For the listing below, print exactly the lines from the line with "No GHS Classifications were found" to the line with "GHS07-GHS08 | H332-373 |", both included, and nothing beyond them.

┌────────

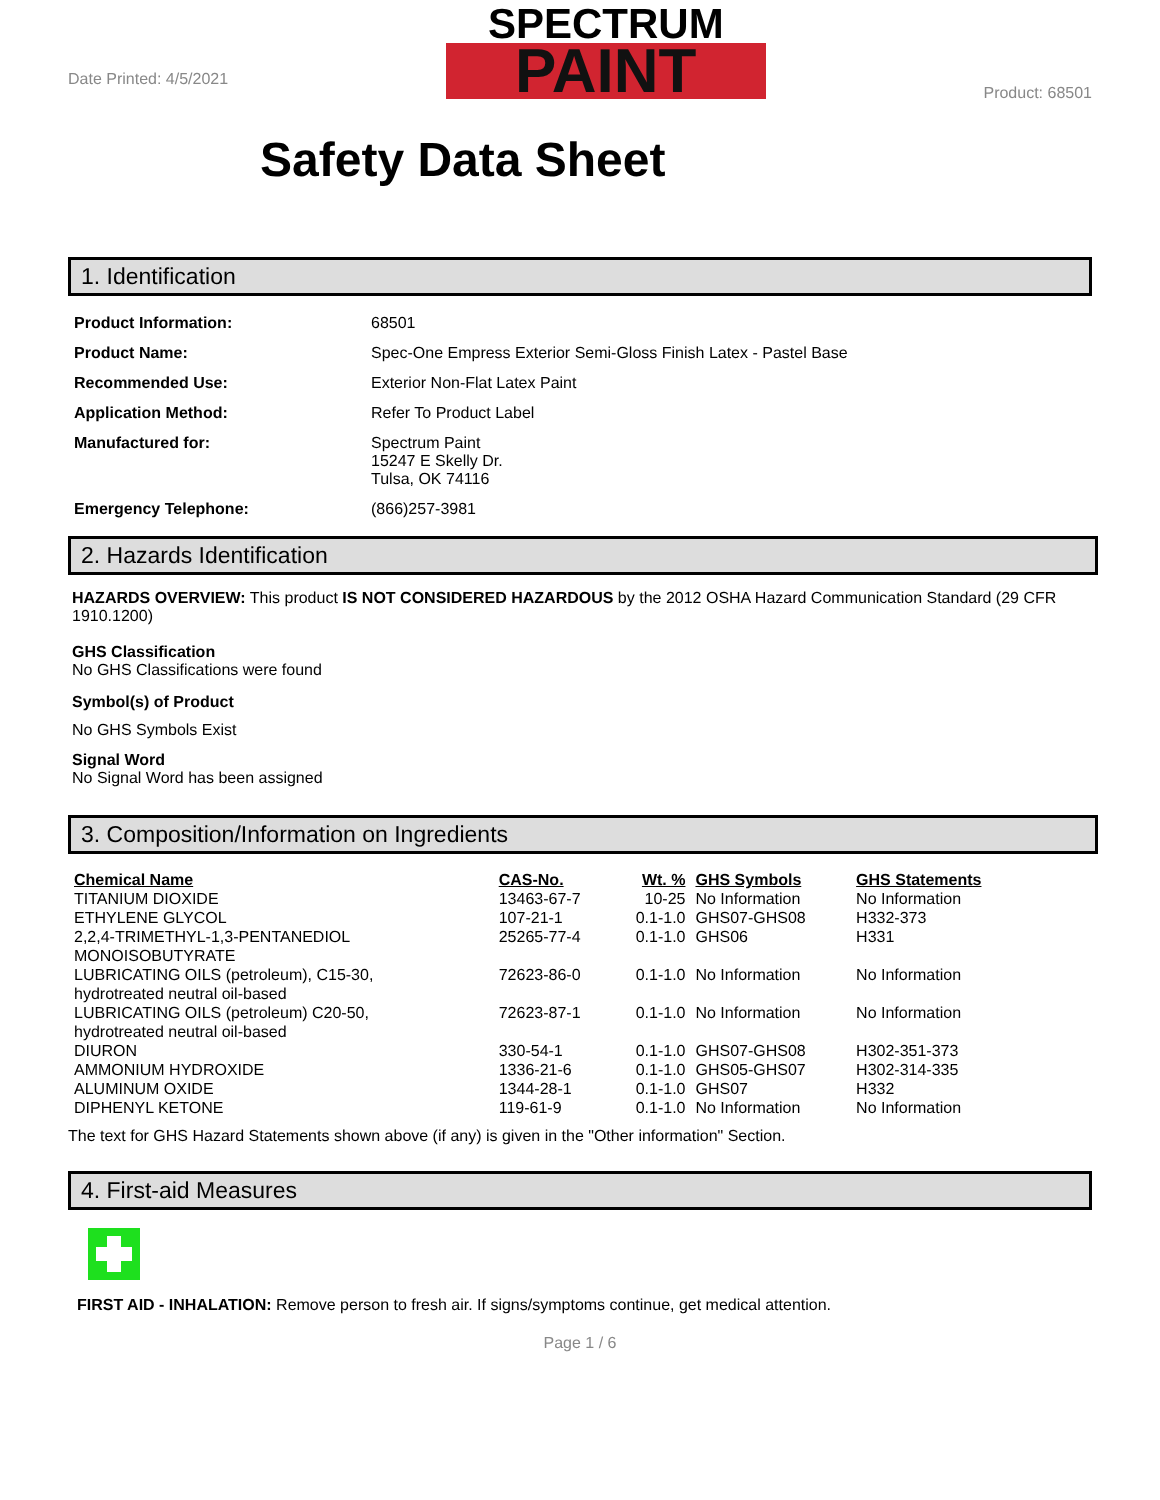Date Printed: 4/5/2021
SPECTRUM
PAINT
Product: 68501
Safety Data Sheet
1. Identification
| Product Information: | 68501 |
| Product Name: | Spec-One Empress Exterior Semi-Gloss Finish Latex - Pastel Base |
| Recommended Use: | Exterior Non-Flat Latex Paint |
| Application Method: | Refer To Product Label |
| Manufactured for: | Spectrum Paint 15247 E Skelly Dr. Tulsa, OK 74116 |
| Emergency Telephone: | (866)257-3981 |
2. Hazards Identification
HAZARDS OVERVIEW: This product IS NOT CONSIDERED HAZARDOUS by the 2012 OSHA Hazard Communication Standard (29 CFR 1910.1200)
GHS Classification
No GHS Classifications were found
Symbol(s) of Product
No GHS Symbols Exist
Signal Word
No Signal Word has been assigned
3. Composition/Information on Ingredients
| Chemical Name | CAS-No. | Wt. % | GHS Symbols | GHS Statements |
| --- | --- | --- | --- | --- |
| TITANIUM DIOXIDE | 13463-67-7 | 10-25 | No Information | No Information |
| ETHYLENE GLYCOL | 107-21-1 | 0.1-1.0 | GHS07-GHS08 | H332-373 |
| 2,2,4-TRIMETHYL-1,3-PENTANEDIOL MONOISOBUTYRATE | 25265-77-4 | 0.1-1.0 | GHS06 | H331 |
| LUBRICATING OILS (petroleum), C15-30, hydrotreated neutral oil-based | 72623-86-0 | 0.1-1.0 | No Information | No Information |
| LUBRICATING OILS (petroleum) C20-50, hydrotreated neutral oil-based | 72623-87-1 | 0.1-1.0 | No Information | No Information |
| DIURON | 330-54-1 | 0.1-1.0 | GHS07-GHS08 | H302-351-373 |
| AMMONIUM HYDROXIDE | 1336-21-6 | 0.1-1.0 | GHS05-GHS07 | H302-314-335 |
| ALUMINUM OXIDE | 1344-28-1 | 0.1-1.0 | GHS07 | H332 |
| DIPHENYL KETONE | 119-61-9 | 0.1-1.0 | No Information | No Information |
The text for GHS Hazard Statements shown above (if any) is given in the "Other information" Section.
4. First-aid Measures
FIRST AID - INHALATION: Remove person to fresh air. If signs/symptoms continue, get medical attention.
Page 1 / 6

└────────

## [Response to the exercise]
No GHS Classifications were found
Symbol(s) of Product
No GHS Symbols Exist
Signal Word
No Signal Word has been assigned
3. Composition/Information on Ingredients
| Chemical Name | CAS-No. | Wt. % | GHS Symbols | GHS Statements |
| --- | --- | --- | --- | --- |
| TITANIUM DIOXIDE | 13463-67-7 | 10-25 | No Information | No Information |
| ETHYLENE GLYCOL | 107-21-1 | 0.1-1.0 | GHS07-GHS08 | H332-373 |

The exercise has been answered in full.